Input : test_list = [(4, 1), (5, 6), (3, 5), (7, 5)] 
Output : 18 
Explanation : 4 + 6 + 3 + 5 = 18, Alternatively are added to sum. 

Input : test_list = [(4, 1), (5, 6), (3, 5)] 
Output : 13 
Explanation : 4 + 6 + 3 = 13, Alternatively are added to sum. 

Method #1 : Using loop

In this, we iterate through each tuple, and check for index in list, if even, 1st element of tuple is summed else 2nd is added to be computed sum.

Python3




# Python3 code to demonstrate working of
# Dual Tuple Alternate summation
# Using loop
 
# initializing list
test_list = [(4, 1), (5, 6), (3, 5), (7, 5), (1, 10)]
 
# printing original list
print("The original list is : " + str(test_list))
 
res = 0
for idx in range(len(test_list)):
 
    # checking for Alternate element
    if idx % 2 == 0:
        res += test_list[idx][0]
    else:
        res += test_list[idx][1]
 
# printing result
print("Summation of Alternate elements of tuples : " + str(res))


Output

The original list is : [(4, 1), (5, 6), (3, 5), (7, 5), (1, 10)]
Summation of Alternate elements of tuples : 19

Time Complexity: O(n)
Auxiliary Space: O(n)

Method #2 : Using list comprehension + sum()

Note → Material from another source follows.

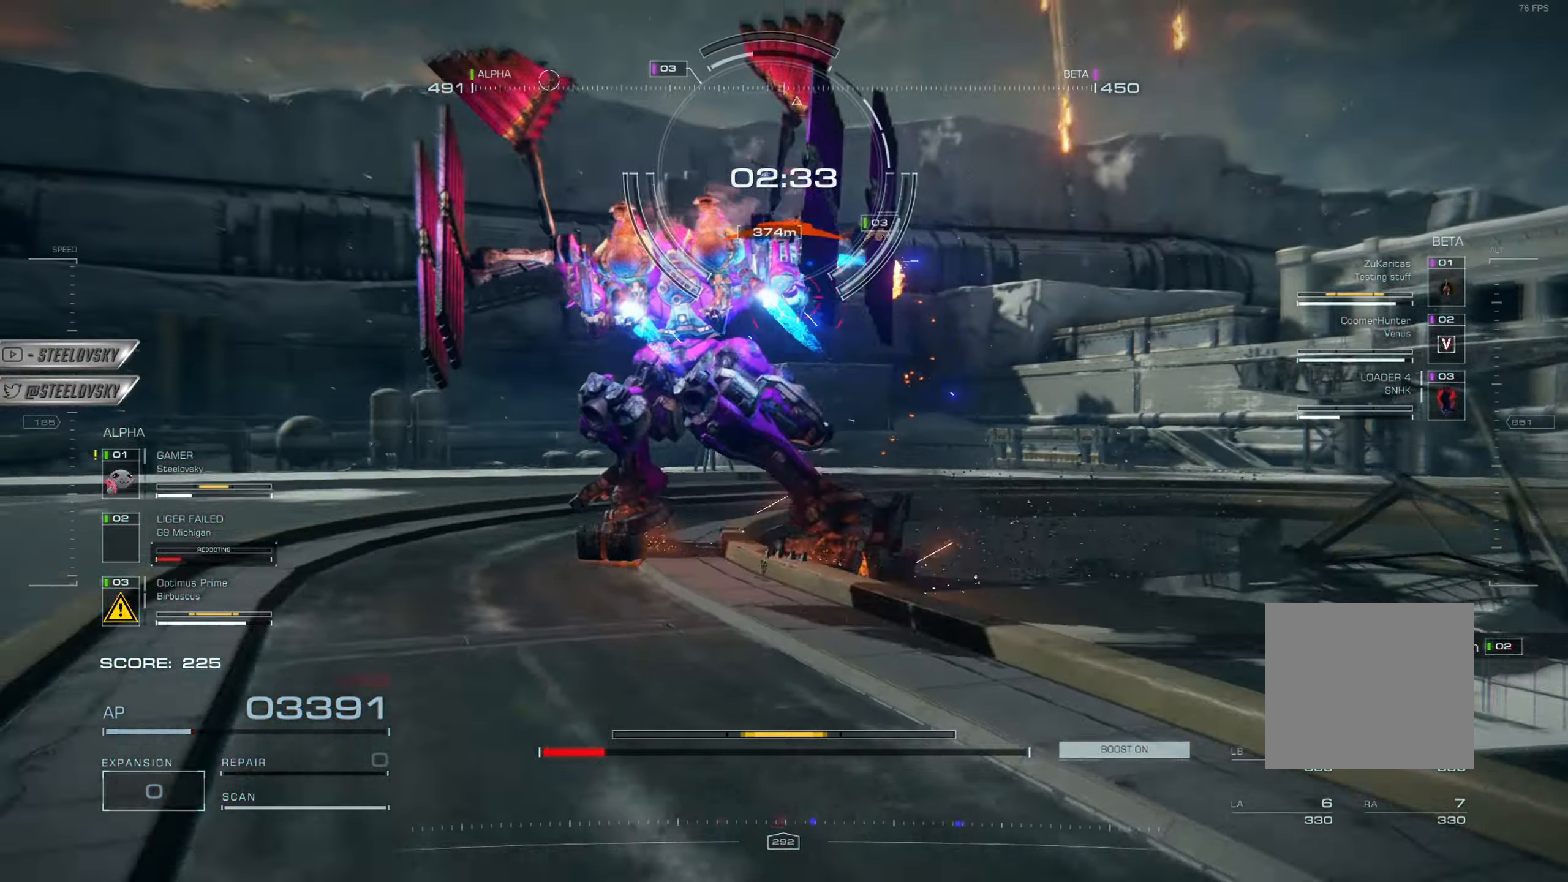
{"buttons": [], "left_stick": "up", "right_stick": "down", "events": [[133, "left_stick", "up"], [250, "right_stick", "right"], [316, "right_stick", "down-right"], [467, "right_stick", "down"]]}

In this, we perform task of getting summation using sum(), and list comprehension is used to provide compact solution for iteration of tuples in list.

Python3




# Python3 code to demonstrate working of
# Dual Tuple Alternate summation
# Using list comprehension + sum()
 
# initializing list
test_list = [(4, 1), (5, 6), (3, 5), (7, 5), (1, 10)]
 
# printing original list
print("The original list is : " + str(test_list))
 
# summation using sum(), list comprehension offers shorthand
res = sum([test_list[idx][0] if idx % 2 == 0 else test_list[idx][1] for idx in range(len(test_list))])
 
# printing result
print("Summation of Alternate elements of tuples : " + str(res))


Output

The original list is : [(4, 1), (5, 6), (3, 5), (7, 5), (1, 10)]
Summation of Alternate elements of tuples : 19

Time complexity: O(n), where n is the length of the input list.
Auxiliary Space: O(1), because only constant space is used for variables used in the program, regardless of the size of the input list.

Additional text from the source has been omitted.